Selain itu merupakan bentuk implementasi dari upaya mewujudkan industri penyiaran yang berkelanjutan dan ramah lingkungan di Pulau Dewata.
Tidak siaran sementara selama pelaksanaan tapa brapa penyepian itu mampu memberi kontribusi terhadap penghematan penggunaan energi sehingga dapat mengurangi emisi gas buang yang memicu pemanasan global. Energi yang dihemat salah satunya adalah listrik dan bahan bakar minyak (BBM).
Deputi Manajer Komunikasi dan Bina Lingkungan PT PLN Distribusi Bali I Gusti Ketut Putra memprediksi penggunaan energi listrik bagi konsumen pada Hari Nyepi kali ini berkurang hingga 35-40 persen dibanding hari-hari biasanya.
Pemakaian listrik pada beban puncak akan menurun tajam dari selama ini rata-rata 860,2 mega watt (MW) menjadi sekitar 531 MW. Meskipun terjadi penurunan beban puncak yang cukup besar dari kapasitas energi listrik yang tersedia sebesar 1.305 MW, pihak PLN tidak melakukan pemadaman pusat pembangkit listrik.
Pemadaman listrik hanya dilakukan untuk lampu penerangan jalan karena jika listrik di rumah tangga dipadamkan tentu bisa merusak alat-alat elektronik, katanya.
Demikian pula menurut mantan Komisioner Komisi Penyiaran Indonesia Daerah (KPID) Provinsi Bali I Nengah Muliarta, bertepatan Nyepi yang disertai penghentian siaran dalam kenyataannya juga memberikan kontribusi nyata bagi upaya pengurangan terhadap radiasi gelombang elektromagnetik.

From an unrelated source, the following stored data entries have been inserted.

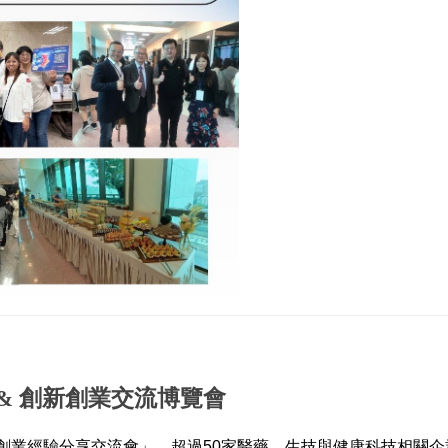
家 & 創新創業交流博覽會
新創業經驗分享交流會」，超過50家醫藥、生技與健康科技相關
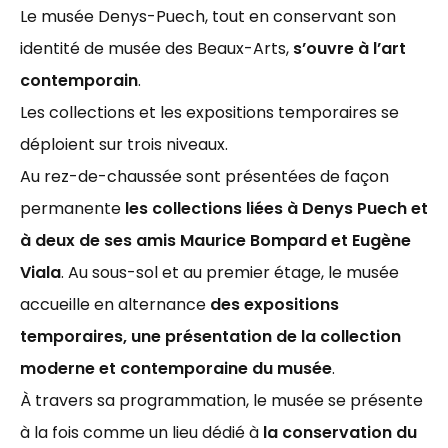
Le musée Denys-Puech, tout en conservant son
identité de musée des Beaux-Arts,
s’ouvre à l’art
contemporain
.
Les collections et les expositions temporaires se
déploient sur trois niveaux.
Au rez-de-chaussée sont présentées de façon
permanente
les collections liées à Denys Puech et
à deux de ses amis Maurice Bompard et Eugène
Viala
. Au sous-sol et au premier étage, le musée
accueille en alternance
des expositions
temporaires, une présentation de la collection
moderne et contemporaine du musée
.
À travers sa programmation, le musée se présente
à la fois comme un lieu dédié à
la conservation du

Dalam pasal 1 ayat (2) Undang-Undang 32 tahun 2002 tentang Penyiaran diberikan batasan bahwa penyiaran adalah kegiatan pemancarluasan siaran melalui sarana pemancaran dan/atau sarana transmisi di darat, laut.
Upaya itu dilakukan dengan menggunakan spectrum frekuensi radio melalui udara, kabel, dan/atau media lainnya untuk dapat diterima secara serentak dan bersamaan oleh masyarakat dengan perangkat penerima siaran.
Kemudian pada ayat 8 disebutkan bahwa spectrum frekuensi radio adalah gelombang elektromagnetik yang dipergunakan untuk penyiaran dan merambat di udara serta ruang angkasa tanpa sarana penghantar buatan, merupakan ranah publik dan sumber daya alam terbatas.
Sebuah Kekhawatiran
I Nengah Muliarta menambahkan, kesepakatan untuk menghentikan siaran sementara itu sangat penting, karena dampak buruk dari paparan radiasi gelombang elektromagnetik terhadap kesehatan fisik manusia kini menjadi sebuah kekhawatiran.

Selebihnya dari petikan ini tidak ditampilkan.